- **Requirement**
In the records below, find the line that contains "- **Performance metrics**: Response", then write out that line and each one after it exactly, up to and including the last.

(Working data begins)

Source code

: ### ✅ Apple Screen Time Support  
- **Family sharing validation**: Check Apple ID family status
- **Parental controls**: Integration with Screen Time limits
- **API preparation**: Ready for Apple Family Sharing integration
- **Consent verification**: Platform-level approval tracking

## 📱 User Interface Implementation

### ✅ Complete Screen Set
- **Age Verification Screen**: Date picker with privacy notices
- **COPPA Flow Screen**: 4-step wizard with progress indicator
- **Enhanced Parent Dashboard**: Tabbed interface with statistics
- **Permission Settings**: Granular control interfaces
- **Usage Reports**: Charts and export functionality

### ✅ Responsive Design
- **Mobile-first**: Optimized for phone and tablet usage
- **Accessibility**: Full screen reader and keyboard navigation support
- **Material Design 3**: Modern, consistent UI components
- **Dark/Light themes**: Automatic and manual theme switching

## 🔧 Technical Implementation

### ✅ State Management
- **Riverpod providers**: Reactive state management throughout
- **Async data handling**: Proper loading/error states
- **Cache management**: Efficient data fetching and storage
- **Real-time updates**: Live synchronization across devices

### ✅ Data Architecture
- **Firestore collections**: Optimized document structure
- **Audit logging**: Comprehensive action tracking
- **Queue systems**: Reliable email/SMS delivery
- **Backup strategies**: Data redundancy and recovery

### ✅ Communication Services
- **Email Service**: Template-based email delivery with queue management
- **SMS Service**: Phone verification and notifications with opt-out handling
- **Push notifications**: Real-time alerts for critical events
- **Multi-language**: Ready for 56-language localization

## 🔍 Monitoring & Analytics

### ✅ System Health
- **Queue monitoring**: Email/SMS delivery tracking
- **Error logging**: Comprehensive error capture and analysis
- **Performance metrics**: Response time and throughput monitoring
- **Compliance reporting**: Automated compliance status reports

(Working data ends)

- **Problem solution**
- **Performance metrics**: Response time and throughput monitoring
- **Compliance reporting**: Automated compliance status reports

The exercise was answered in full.